Take self isolating a step too far . . .

 

Family driving you mad? Ready to get a flight to an island far, far away? Well, you’re in luck as Deborah Rodriguez’s Island on the Edge of the World will take you on a holiday to Haiti like no other. Step out into the bustling streets on Port-au-Prince and discover a country that may not boast wealth, but is rich in courage, strength and love.

 

 

Festivals might be cancelled, but Wilderness awaits

 

Anyone with any sense knows that the only things you’ll find in America’s remote motorways and national parks are serial killers and aliens and yet some of you still long to traverse those dangerous plains. In a tale that will perhaps lessen your longing for the outside world and remind you that not all road trips are a good idea, B. E. Jones’ Wilderness is the perfect suspenseful, psychological thriller to while away these sunny spring days from the safety of your living room.

 

 

I’d love to go on a Trip-oli

 

Trying to recreate a ‘sun, sand and sangria’ moment with a paddling pool, factor fifty and the mulled wine you found at the back of the cupboard is one way of coping.

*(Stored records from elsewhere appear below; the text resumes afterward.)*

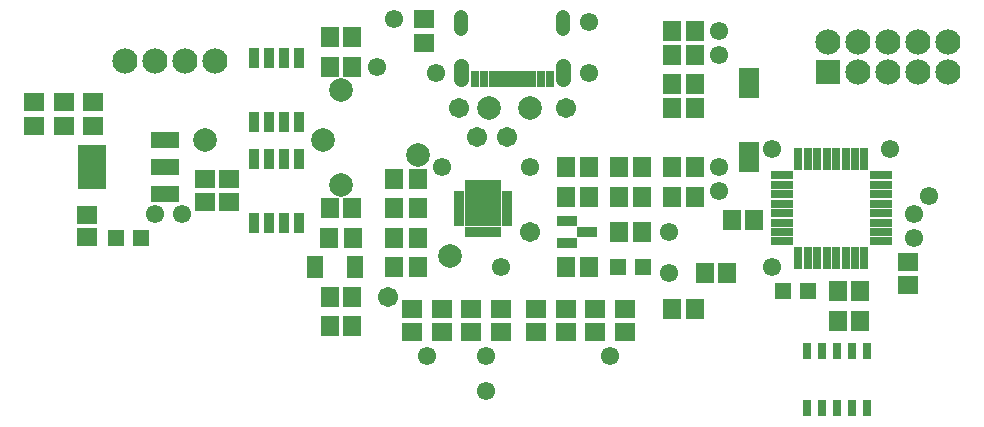
<source format=gbr>
G04 EAGLE Gerber RS-274X export*
G75*
%MOMM*%
%FSLAX34Y34*%
%LPD*%
%INSoldermask Top*%
%IPPOS*%
%AMOC8*
5,1,8,0,0,1.08239X$1,22.5*%
G01*
%ADD10R,1.803200X1.503200*%
%ADD11R,1.403200X1.403200*%
%ADD12R,2.438400X1.422400*%
%ADD13R,2.403200X3.803200*%
%ADD14R,1.703200X1.503200*%
%ADD15R,0.503200X0.953200*%
%ADD16R,0.953200X0.503200*%
%ADD17R,3.053200X3.053200*%
%ADD18C,1.209600*%
%ADD19C,1.253200*%
%ADD20R,0.803200X1.353200*%
%ADD21R,0.503200X1.353200*%
%ADD22R,0.853200X1.703200*%
%ADD23R,1.503200X1.703200*%
%ADD24R,1.503200X1.803200*%
%ADD25R,1.313200X1.933200*%
%ADD26R,1.753200X0.853200*%
%ADD27C,2.003200*%
%ADD28C,2.133600*%
%ADD29R,0.710400X1.965197*%
%ADD30R,1.965197X0.710400*%
%ADD31R,1.803200X2.503200*%
%ADD32R,0.711200X1.473200*%
%ADD33R,2.133600X2.133600*%
%ADD34C,1.553200*%
%ADD35C,1.703200*%


D10*
X165000Y240000D03*
X165000Y220000D03*
X70000Y285000D03*
X70000Y305000D03*
X20000Y285000D03*
X20000Y305000D03*
X45000Y285000D03*
X45000Y305000D03*
D11*
X110500Y190000D03*
X89500Y190000D03*
D12*
X130988Y226886D03*
X130988Y250000D03*
X130988Y273114D03*
D13*
X69010Y250000D03*
D14*
X65000Y190500D03*
X65000Y209500D03*
D15*
X387500Y195000D03*
X392500Y195000D03*
X397500Y195000D03*
X402500Y195000D03*
X407500Y195000D03*
X412500Y195000D03*
D16*
X420000Y202500D03*
X420000Y207500D03*
X420000Y212500D03*
X420000Y217500D03*
X420000Y222500D03*
X420000Y227500D03*
D15*
X412500Y235000D03*
X407500Y235000D03*
X402500Y235000D03*
X397500Y235000D03*
X392500Y235000D03*
X387500Y235000D03*
D16*
X380000Y227500D03*
X380000Y222500D03*
X380000Y217500D03*
X380000Y212500D03*
X380000Y207500D03*
X380000Y202500D03*
D17*
X400000Y215000D03*
D18*
X468200Y366793D02*
X468200Y376857D01*
X381800Y376857D02*
X381800Y366793D01*
D19*
X468200Y335275D02*
X468200Y324775D01*
X381800Y324775D02*
X381800Y335275D01*
D20*
X457000Y324275D03*
X393000Y324275D03*
X449000Y324275D03*
X401000Y324275D03*
D21*
X422500Y324275D03*
X427500Y324275D03*
X417500Y324275D03*
X412500Y324275D03*
X407500Y324275D03*
X432500Y324275D03*
X437500Y324275D03*
X442500Y324275D03*
D14*
X340000Y110500D03*
X340000Y129500D03*
X390000Y129500D03*
X390000Y110500D03*
X365000Y110500D03*
X365000Y129500D03*
X415000Y129500D03*
X415000Y110500D03*
X495000Y110500D03*
X495000Y129500D03*
X445000Y129500D03*
X445000Y110500D03*
X520000Y110500D03*
X520000Y129500D03*
X470000Y129500D03*
X470000Y110500D03*
D22*
X205950Y203000D03*
X218650Y203000D03*
X231350Y203000D03*
X244050Y203000D03*
X244050Y257000D03*
X231350Y257000D03*
X218650Y257000D03*
X205950Y257000D03*
D23*
X289500Y115000D03*
X270500Y115000D03*
D10*
X185000Y240000D03*
X185000Y220000D03*
D24*
X345000Y190000D03*
X325000Y190000D03*
X345000Y215000D03*
X325000Y215000D03*
X345000Y240000D03*
X325000Y240000D03*
X345000Y165000D03*
X325000Y165000D03*
X290000Y190000D03*
X270000Y190000D03*
D23*
X289500Y215000D03*
X270500Y215000D03*
X270500Y140000D03*
X289500Y140000D03*
D22*
X244050Y342000D03*
X231350Y342000D03*
X218650Y342000D03*
X205950Y342000D03*
X205950Y288000D03*
X218650Y288000D03*
X231350Y288000D03*
X244050Y288000D03*
D23*
X270500Y335000D03*
X289500Y335000D03*
X289500Y360000D03*
X270500Y360000D03*
D11*
X514500Y165000D03*
X535500Y165000D03*
D23*
X534500Y195000D03*
X515500Y195000D03*
D25*
X257950Y165000D03*
X292050Y165000D03*
D10*
X350000Y355000D03*
X350000Y375000D03*
D23*
X489500Y250000D03*
X470500Y250000D03*
X515500Y225000D03*
X534500Y225000D03*
X515500Y250000D03*
X534500Y250000D03*
D26*
X471500Y204600D03*
X471500Y185400D03*
X488500Y195000D03*
D23*
X489500Y225000D03*
X470500Y225000D03*
X470500Y165000D03*
X489500Y165000D03*
D27*
X265000Y272500D03*
X165000Y272500D03*
X280000Y235000D03*
X280000Y315000D03*
D28*
X96900Y340000D03*
X122300Y340000D03*
X147700Y340000D03*
X173100Y340000D03*
D27*
X345000Y260000D03*
X372500Y175000D03*
X440000Y300000D03*
X405000Y300000D03*
D29*
X667000Y173310D03*
X675000Y173310D03*
X683000Y173310D03*
X691000Y173310D03*
X699000Y173310D03*
X707000Y173310D03*
X715000Y173310D03*
X723000Y173310D03*
D30*
X736690Y187000D03*
X736690Y195000D03*
X736690Y203000D03*
X736690Y211000D03*
X736690Y219000D03*
X736690Y227000D03*
X736690Y235000D03*
X736690Y243000D03*
D29*
X723000Y256690D03*
X715000Y256690D03*
X707000Y256690D03*
X699000Y256690D03*
X691000Y256690D03*
X683000Y256690D03*
X675000Y256690D03*
X667000Y256690D03*
D30*
X653310Y243000D03*
X653310Y235000D03*
X653310Y227000D03*
X653310Y219000D03*
X653310Y211000D03*
X653310Y203000D03*
X653310Y195000D03*
X653310Y187000D03*
D23*
X629500Y205000D03*
X610500Y205000D03*
D11*
X654500Y145000D03*
X675500Y145000D03*
D31*
X625000Y258500D03*
X625000Y321500D03*
D23*
X607000Y160000D03*
X588000Y160000D03*
D14*
X760000Y169500D03*
X760000Y150500D03*
D23*
X700500Y145000D03*
X719500Y145000D03*
X560500Y300000D03*
X579500Y300000D03*
X560500Y320000D03*
X579500Y320000D03*
X579500Y250000D03*
X560500Y250000D03*
X579500Y225000D03*
X560500Y225000D03*
X579500Y130000D03*
X560500Y130000D03*
X579500Y345000D03*
X560500Y345000D03*
X579500Y365000D03*
X560500Y365000D03*
D32*
X700000Y94130D03*
X712700Y94130D03*
X725400Y94130D03*
X687300Y94130D03*
X674600Y94130D03*
X674600Y45870D03*
X687300Y45870D03*
X700000Y45870D03*
X712700Y45870D03*
X725400Y45870D03*
D23*
X700500Y120000D03*
X719500Y120000D03*
D33*
X692150Y330200D03*
D28*
X717550Y330200D03*
X742950Y330200D03*
X768350Y330200D03*
X793750Y330200D03*
X692150Y355600D03*
X717550Y355600D03*
X742950Y355600D03*
X768350Y355600D03*
X793750Y355600D03*
D34*
X145000Y210000D03*
X122500Y210000D03*
D35*
X320000Y140000D03*
X440000Y195000D03*
D34*
X352500Y90000D03*
X507500Y90000D03*
X365000Y250000D03*
X490000Y330000D03*
X490000Y372500D03*
X325000Y375000D03*
X360000Y330000D03*
X402500Y90000D03*
X402500Y60000D03*
X557500Y195000D03*
X557500Y160000D03*
D35*
X395000Y275000D03*
X420000Y275000D03*
X380000Y300000D03*
X470000Y300000D03*
D34*
X440000Y250000D03*
X165000Y272500D03*
X415000Y165000D03*
X310000Y335000D03*
X600000Y230000D03*
X765181Y210181D03*
X600000Y250000D03*
X777700Y225841D03*
X600000Y365000D03*
X600000Y345000D03*
X645000Y265000D03*
X645000Y165000D03*
X765000Y190000D03*
X745000Y265000D03*
M02*

</source>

Another would be to dive into Virginia Baily’s The Fourth Shore which will take you on a breathtaking trip from Triplo to Rome, all set against the idyllic backdrop of the Mediterranean Sea.

 

 

Time to get a Tan-gier

 

And finally, if you can handle the heat then it’s time to take off to Morocco to indulge in Christine Mangan’s Tangerine. To the sun-baked streets of Tangier we go, for murder and mystery! And you won’t even have to worry about sun cream.